● **Exercise requirements**
Give an exact copy of every entry.

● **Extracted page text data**
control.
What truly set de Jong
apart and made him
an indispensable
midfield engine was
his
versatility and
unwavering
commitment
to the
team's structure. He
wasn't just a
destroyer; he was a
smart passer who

● **Exercise result**
control.
What truly set de Jong
apart and made him
an indispensable
midfield engine was
his
versatility and
unwavering
commitment
to the
team's structure. He
wasn't just a
destroyer; he was a
smart passer who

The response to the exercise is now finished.